Le Rouge et le noir de Stendhal

CHAPITRE XVII

UNE VIEILLE ÉPÉE

I now mean to be serious;—it is time,

Since laughter now-a-days is deem’d too serious

A jest at vice by virtue’s called a crime.

Don Juan, C. XIII.

Elle ne parut point au dîner. Le soir elle vint un instant au salon, mais ne regarda pas Julien. Cette conduite lui parut étrange; mais, pensa-t-il, je dois me l’avouer, je ne connais les usages de la bonne compagnie que par les actions de la vie de tous les jours que j’ai vu faire cent fois, elle me donnera quelque bonne raison pour tout ceci. Toutefois, agité par la plus extrême curiosité, il étudiait l’expression des traits de Mathilde, il ne put pas se dissimuler qu’elle avait l’air sec et méchant. Évidemment ce n’était pas la même femme qui, la nuit précédente, avait ou feignait des transports de bonheur trop excessifs pour être vrais.

Le lendemain, le surlendemain même froideur de sa part; elle ne le regardait point, elle ne s’apercevait pas de son existence. Julien, dévoré par la plus vive inquiétude, était à mille lieues des sentiments de triomphe qui l’avaient seuls animé le premier jour. Serait-ce, par hasard, se dit-il, un retour à la vertu?

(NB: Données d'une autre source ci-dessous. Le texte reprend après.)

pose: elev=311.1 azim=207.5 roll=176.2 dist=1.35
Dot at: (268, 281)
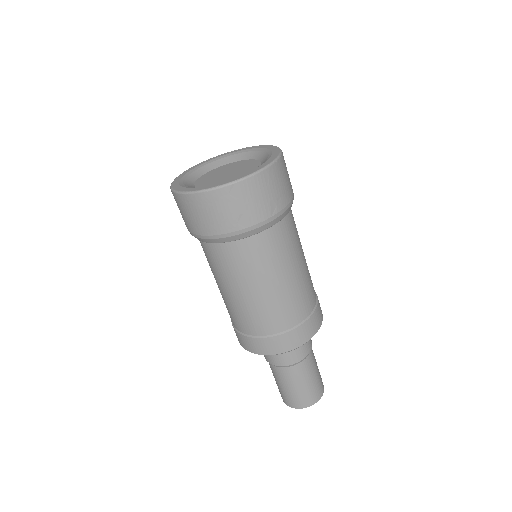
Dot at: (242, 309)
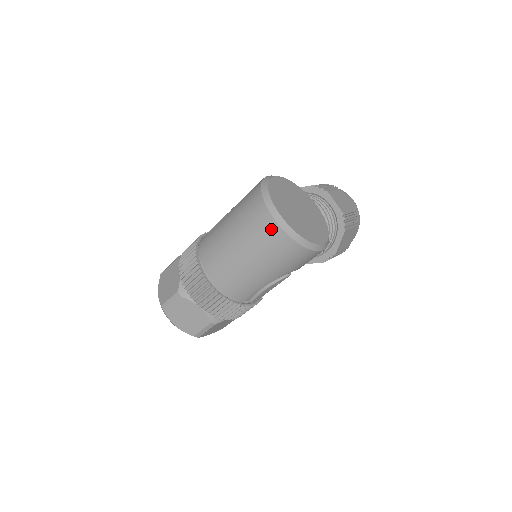
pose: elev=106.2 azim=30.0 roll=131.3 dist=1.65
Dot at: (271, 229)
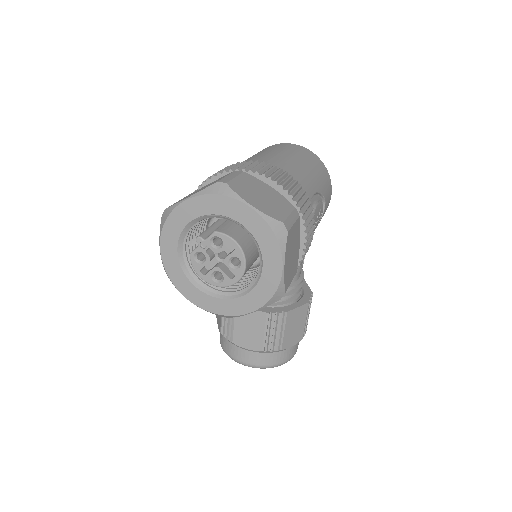
Dot at: (297, 147)
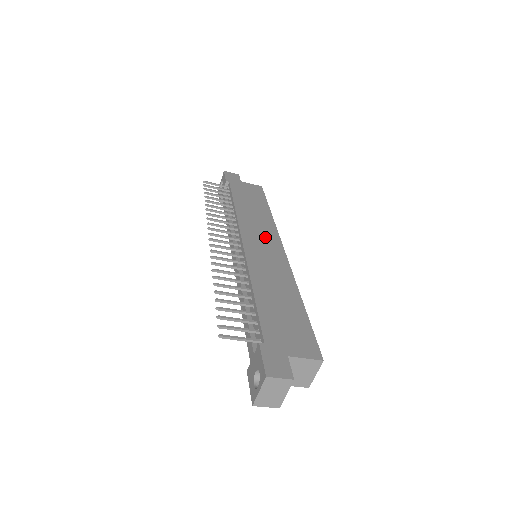
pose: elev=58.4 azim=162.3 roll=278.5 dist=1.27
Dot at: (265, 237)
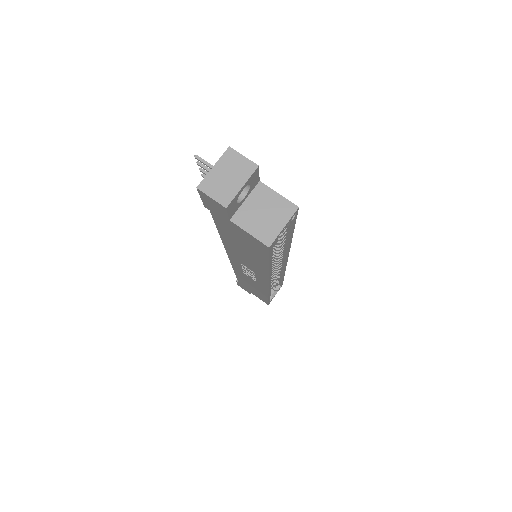
Dot at: occluded
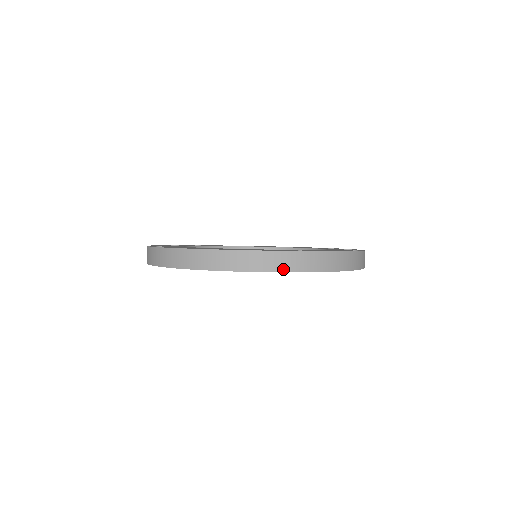
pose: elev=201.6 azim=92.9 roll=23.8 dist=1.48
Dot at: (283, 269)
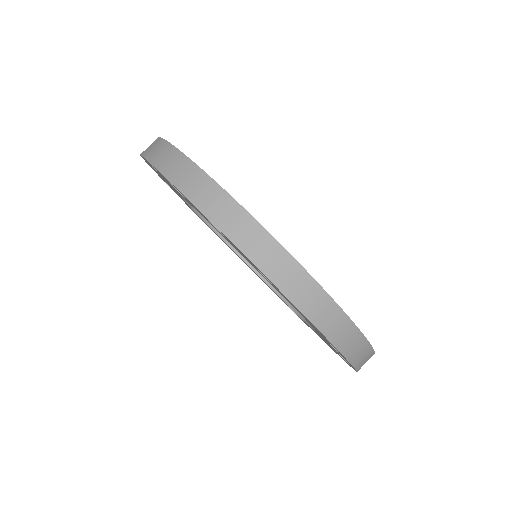
Dot at: (294, 298)
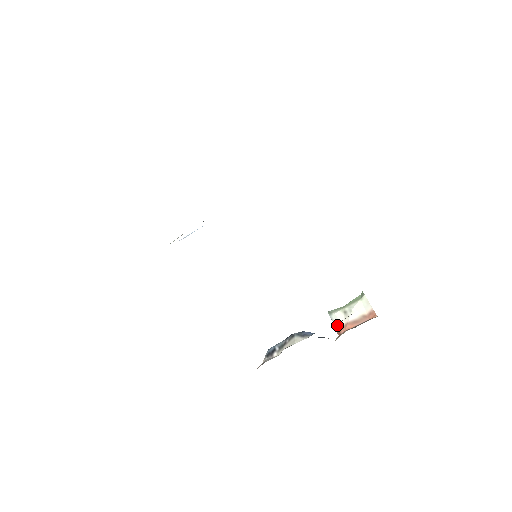
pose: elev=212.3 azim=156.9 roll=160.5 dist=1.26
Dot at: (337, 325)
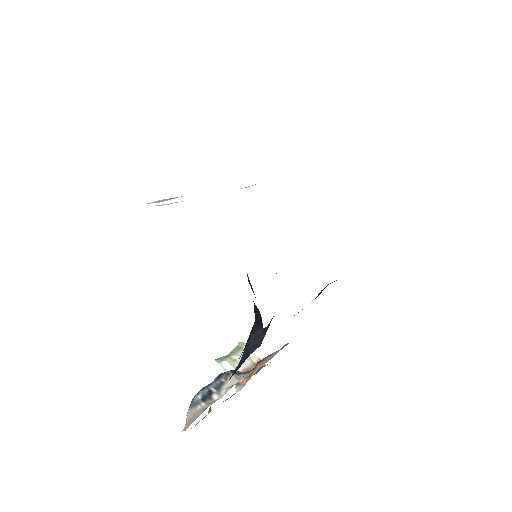
Dot at: occluded
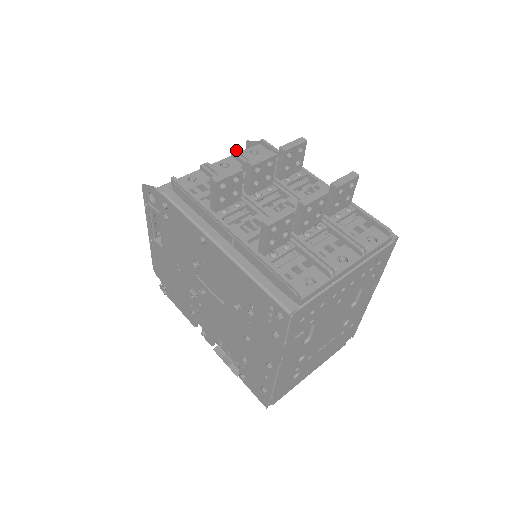
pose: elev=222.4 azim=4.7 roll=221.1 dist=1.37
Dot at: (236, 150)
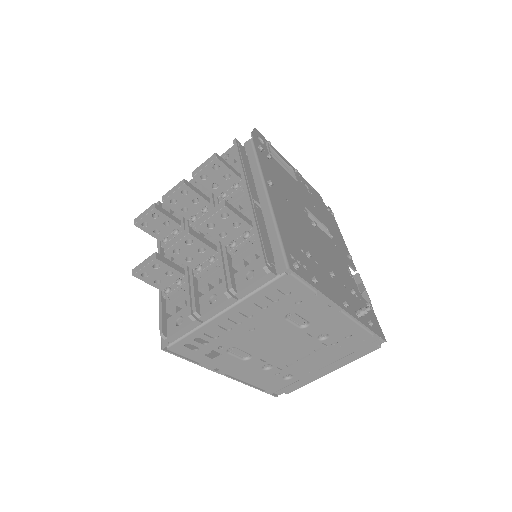
Dot at: occluded
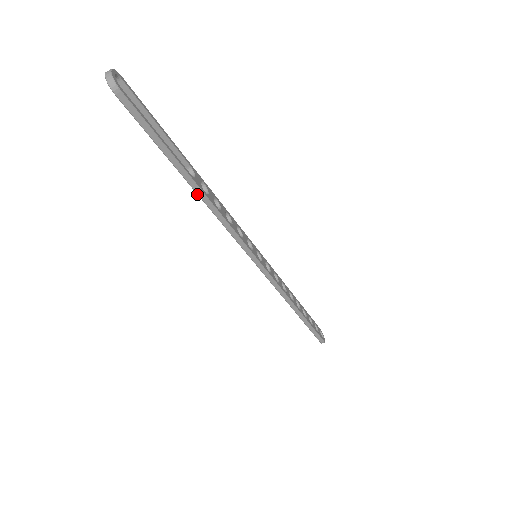
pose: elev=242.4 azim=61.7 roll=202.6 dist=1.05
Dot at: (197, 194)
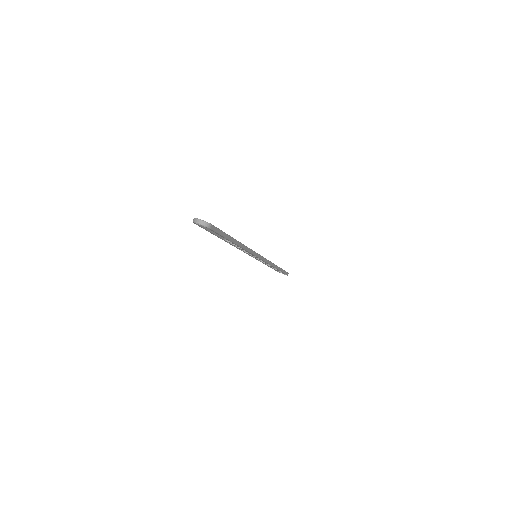
Dot at: occluded
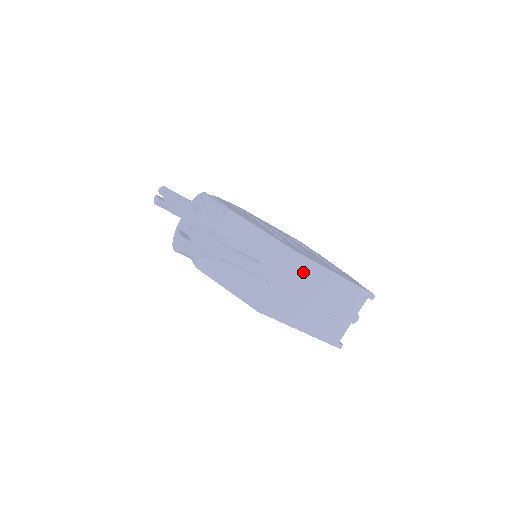
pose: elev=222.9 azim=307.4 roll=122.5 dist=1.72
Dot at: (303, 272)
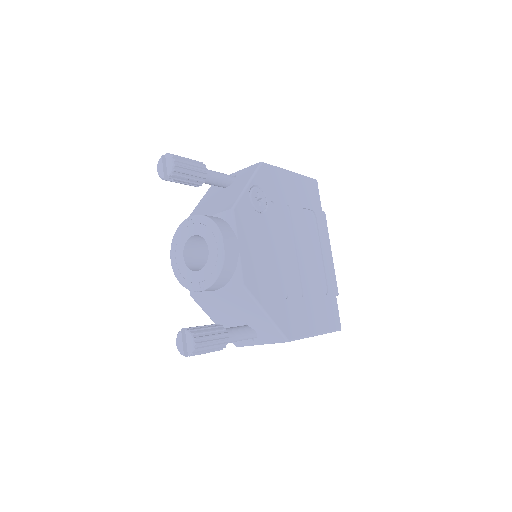
Dot at: occluded
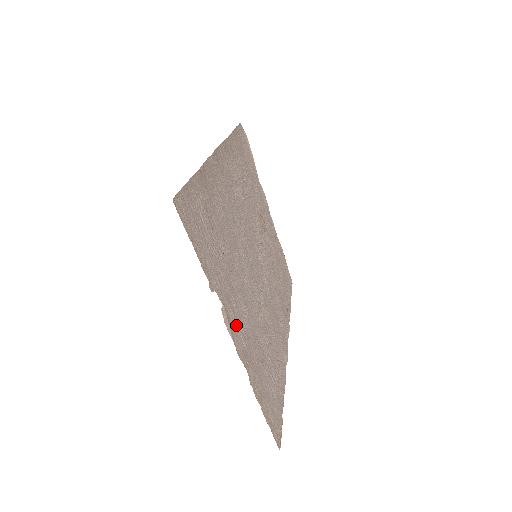
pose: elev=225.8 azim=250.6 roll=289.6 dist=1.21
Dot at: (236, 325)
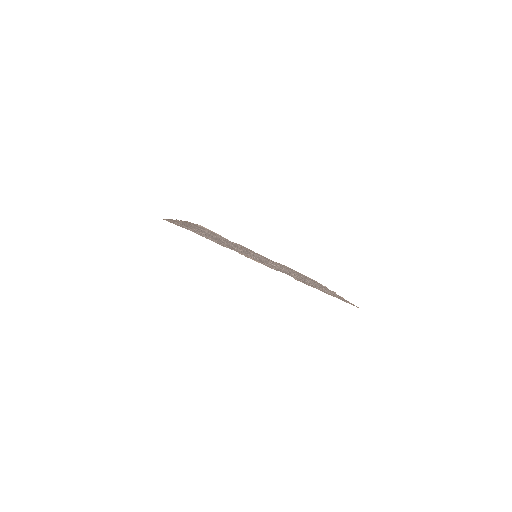
Dot at: occluded
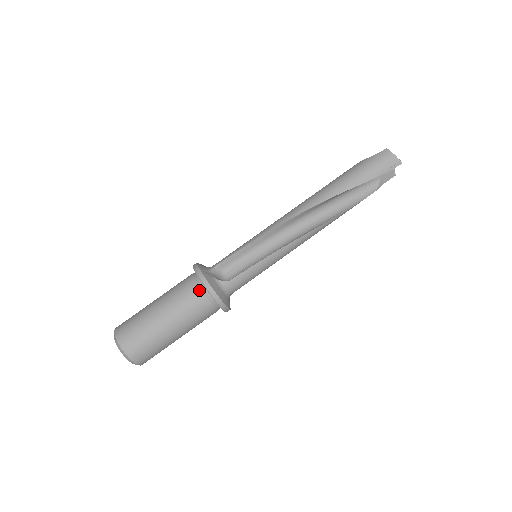
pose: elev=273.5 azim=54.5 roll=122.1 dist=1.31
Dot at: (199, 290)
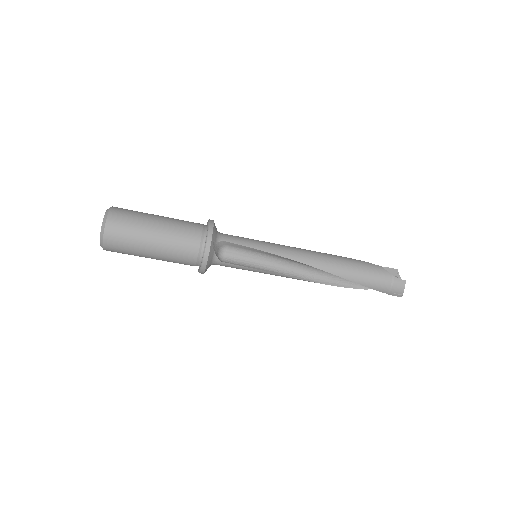
Dot at: (197, 252)
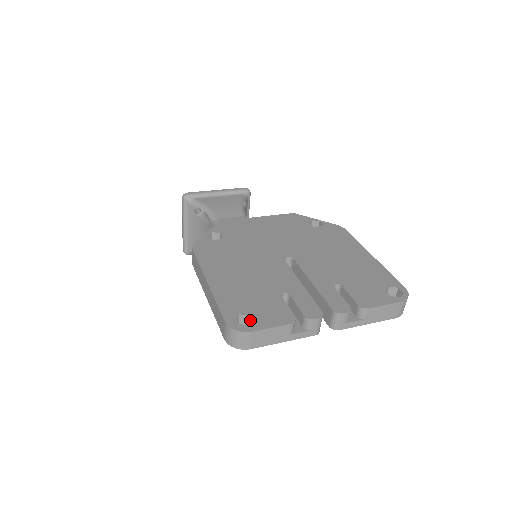
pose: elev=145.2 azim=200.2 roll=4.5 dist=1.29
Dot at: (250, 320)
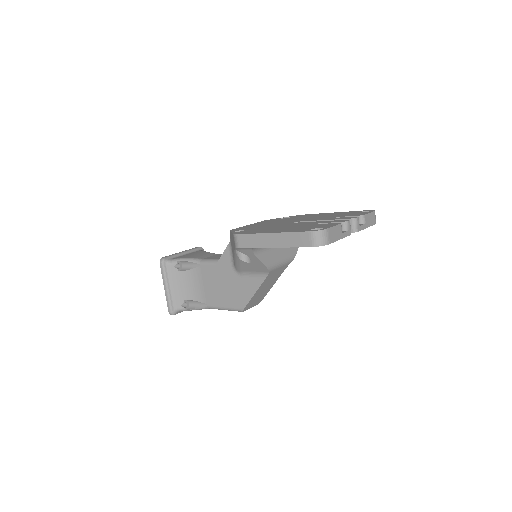
Dot at: occluded
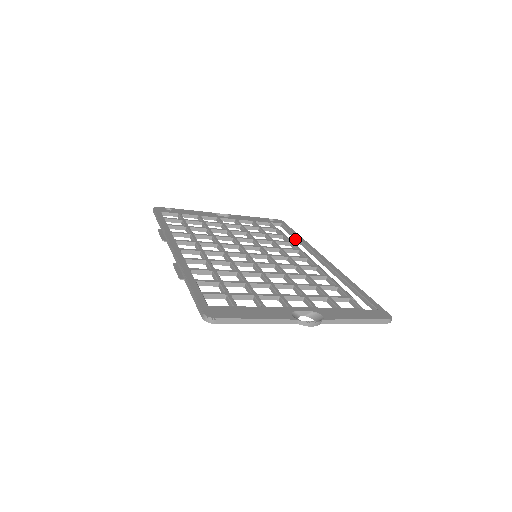
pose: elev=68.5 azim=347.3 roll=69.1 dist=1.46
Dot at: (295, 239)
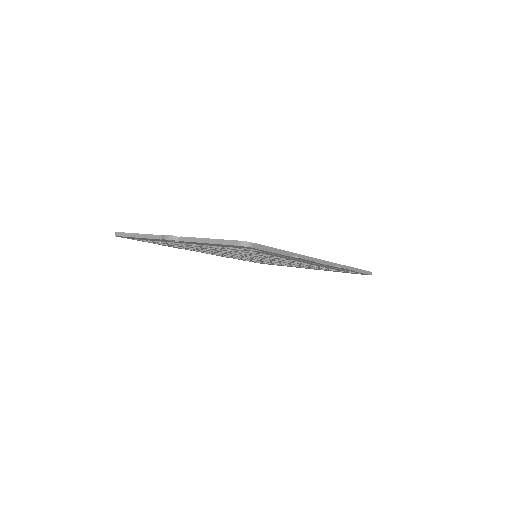
Dot at: occluded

Mais ce mot était bien bourgeois pour l’altière Mathilde.

Dans les positions ordinaires de la vie elle ne croit guère à la religion, pensait Julien, elle l’aimé comme utile aux intérêts de sa caste.

Mais par simple délicatesse féminine ne peut-elle pas se reprocher vivement la faute irréparable qu’elle a commise? Julien croyait être son premier amant.

Mais, se disait-il dans d’autres instants, il faut avouer qu’il n’y a rien de naïf, de simple, de tendre dans toute sa manière d’être; jamais je ne l’ai vue plus semblable à une reine qui vient de descendre de son trône. Me mépriserait-elle? Il serait digne d’elle de se reprocher ce qu’elle a fait pour moi, à cause seulement de la bassesse de ma naissance.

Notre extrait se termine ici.